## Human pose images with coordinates
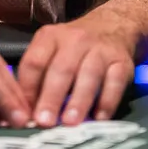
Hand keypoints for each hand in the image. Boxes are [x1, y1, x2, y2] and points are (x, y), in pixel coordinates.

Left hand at [17, 10, 135, 126]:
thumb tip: (26, 113)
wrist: (112, 25)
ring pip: (89, 75)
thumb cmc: (73, 47)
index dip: (28, 88)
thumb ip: (39, 76)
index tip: (25, 114)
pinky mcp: (122, 62)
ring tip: (70, 123)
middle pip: (61, 69)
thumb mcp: (52, 49)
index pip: (35, 61)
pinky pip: (115, 82)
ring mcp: (100, 50)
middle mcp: (75, 40)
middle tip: (44, 122)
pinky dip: (107, 102)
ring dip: (78, 101)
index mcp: (51, 37)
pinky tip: (99, 119)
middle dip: (51, 97)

## Task requirements
What is needed is a copy of every line above in which "thumb" appears.

## Answer box
thumb tip: (26, 113)
thumb cmc: (73, 47)
thumb ip: (39, 76)
thumb mcp: (52, 49)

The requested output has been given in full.